* [WORK TO COMPLETE]
1/ Translate this sentence from the passage on JavaScript subclassing into Spanish: "We created a function called TwinkleStar with the same parameter signature as Star."
2/ Carry the passage on JavaScript subclassing further, starting right after its last sentence.
--- TEXT ---
Let's talk about how we created the TwinkleStar subclass. We created a function called TwinkleStar with the same parameter signature as Star. Within that function, the Star class function is called using the .call method to bind 'this' to the new TwinkleStar object being created. Now, the new TwinkleStar will be set up with the base properties of a regular ol' Star (e.g. x, y, timeBetweenSteps, $node). Outside of the TwinkleStar function, we set up property and method delegation to the Star class using the Object.create pattern so that our new TwinkleStars can use any of the methods from the Star class (e.g. step, setPosition). Then we changed the constructor property to the TwinkleStar class so that any new TwinkleStars will be able to state that they are an "instanceof" TwinkleStar (and not Star). Finally, the coolest thing we do is write a new step method for TwinkleStar where we specify our unique action for all TwinkleStars. First we call the original Star step method, and then, crucially, we use jQuery to toggle the star span node on and off each time step gets executed - AKA making them twinkle.
That's it! JavaScript subclassing in the pseudoclassical pattern.
--- MATERIAL PROVIDED ---
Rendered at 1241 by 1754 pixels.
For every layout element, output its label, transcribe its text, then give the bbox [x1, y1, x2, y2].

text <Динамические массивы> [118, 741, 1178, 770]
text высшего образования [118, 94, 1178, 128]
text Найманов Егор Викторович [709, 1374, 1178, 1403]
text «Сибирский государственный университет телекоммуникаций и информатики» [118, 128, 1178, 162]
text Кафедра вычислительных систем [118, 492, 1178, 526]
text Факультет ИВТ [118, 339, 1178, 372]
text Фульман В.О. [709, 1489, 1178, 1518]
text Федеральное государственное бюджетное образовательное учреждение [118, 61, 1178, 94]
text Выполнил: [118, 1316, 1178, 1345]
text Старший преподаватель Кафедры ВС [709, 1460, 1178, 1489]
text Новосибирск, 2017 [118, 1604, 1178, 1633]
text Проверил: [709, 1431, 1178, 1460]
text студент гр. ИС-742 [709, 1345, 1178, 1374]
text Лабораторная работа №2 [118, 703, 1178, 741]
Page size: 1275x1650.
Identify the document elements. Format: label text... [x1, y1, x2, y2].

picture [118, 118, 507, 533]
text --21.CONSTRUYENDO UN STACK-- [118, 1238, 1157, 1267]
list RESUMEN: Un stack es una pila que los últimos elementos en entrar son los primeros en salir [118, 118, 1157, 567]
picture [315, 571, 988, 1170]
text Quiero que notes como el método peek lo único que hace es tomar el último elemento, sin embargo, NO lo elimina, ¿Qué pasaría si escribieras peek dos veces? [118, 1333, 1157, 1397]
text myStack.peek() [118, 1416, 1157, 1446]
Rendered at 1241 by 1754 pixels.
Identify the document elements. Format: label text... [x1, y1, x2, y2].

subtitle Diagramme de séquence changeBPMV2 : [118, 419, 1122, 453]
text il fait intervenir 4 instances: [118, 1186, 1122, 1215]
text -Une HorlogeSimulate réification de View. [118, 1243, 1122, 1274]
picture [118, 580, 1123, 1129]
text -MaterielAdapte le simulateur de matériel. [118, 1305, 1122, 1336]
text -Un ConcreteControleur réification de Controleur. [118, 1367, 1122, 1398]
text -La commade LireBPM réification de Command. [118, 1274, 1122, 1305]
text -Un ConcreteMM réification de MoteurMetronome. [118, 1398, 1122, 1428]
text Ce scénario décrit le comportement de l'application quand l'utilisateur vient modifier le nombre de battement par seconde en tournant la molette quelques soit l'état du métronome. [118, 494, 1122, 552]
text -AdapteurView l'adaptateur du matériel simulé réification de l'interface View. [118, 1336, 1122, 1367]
---
* [RESPONSES PER TASK]
1/ Creamos una función llamada TwinkleStar con la misma firma de parámetros que Star.

2/
The lost city of Z
Now it's time to get serious about our screensaver replica. We need to make moving stars. But not just any moving stars, we need our stars to move in such a way that it feels like we are being whisked away to a faraway planet for a new and exciting adventure. The stars need to move "towards" the screen, even though we can only place these HTML spans on a flat 2D surface. Yikes. Now, there are lots of really impressive implementations of moving starfields on the web, so it's definitely possible, but will require some math. After some searching, I discovered a very simple procedure that can calculate an x and y position for a star taking into account a simulated z-axis property.
I'll walk through our changes in the code. Note that I'm not including the code for the Star or TwinkleStar classes since those won't be changing anymore.
/**
* MoveStar class
*/
var MoveStar = function(x, y, z, timeBetweenSteps){
this.z = z;
Star.call(this, x, y, timeBetweenSteps);
};
MoveStar.prototype = Object.create(Star.prototype);
MoveStar.prototype.constructor = MoveStar;
MoveStar.prototype.setPosition = function(){
var k = 128.0 / this.z;
// Translate into x-pos in 2D
var px = (this.x * k) + (width / 2);
// Translate into y-pos in 2D
var py = (this.y * k) + (height / 2);
var positionSettings = {
top: py,
left: px
};
// Stars "grow" larger when closer
var size = ( (1 - (this.z / 32)) * 3 );
var styleSettings = {
"border": size,
"border-style": "solid",
"border-color": "white",
"border-radius": "2px",
"position": "absolute"
};
this.$node.css(styleSettings);
this.$node.css(positionSettings);
};
MoveStar.prototype.step = function(){
this.setPosition();
// Each tick, decrement z slightly
this.z -= 0.2;
if ( this.z <= 0 ||
(this.y * 128.0 / this.z) + (height / 2) < 0 ||
(this.y * 128.0 / this.z) + (height / 2) > height ||
(this.x * 128.0 / this.z) + (width / 2) < 0 ||
(this.x * 128.0 / this.z) + (width / 2) > width
){
// When star "reaches" the screen, send it far away!!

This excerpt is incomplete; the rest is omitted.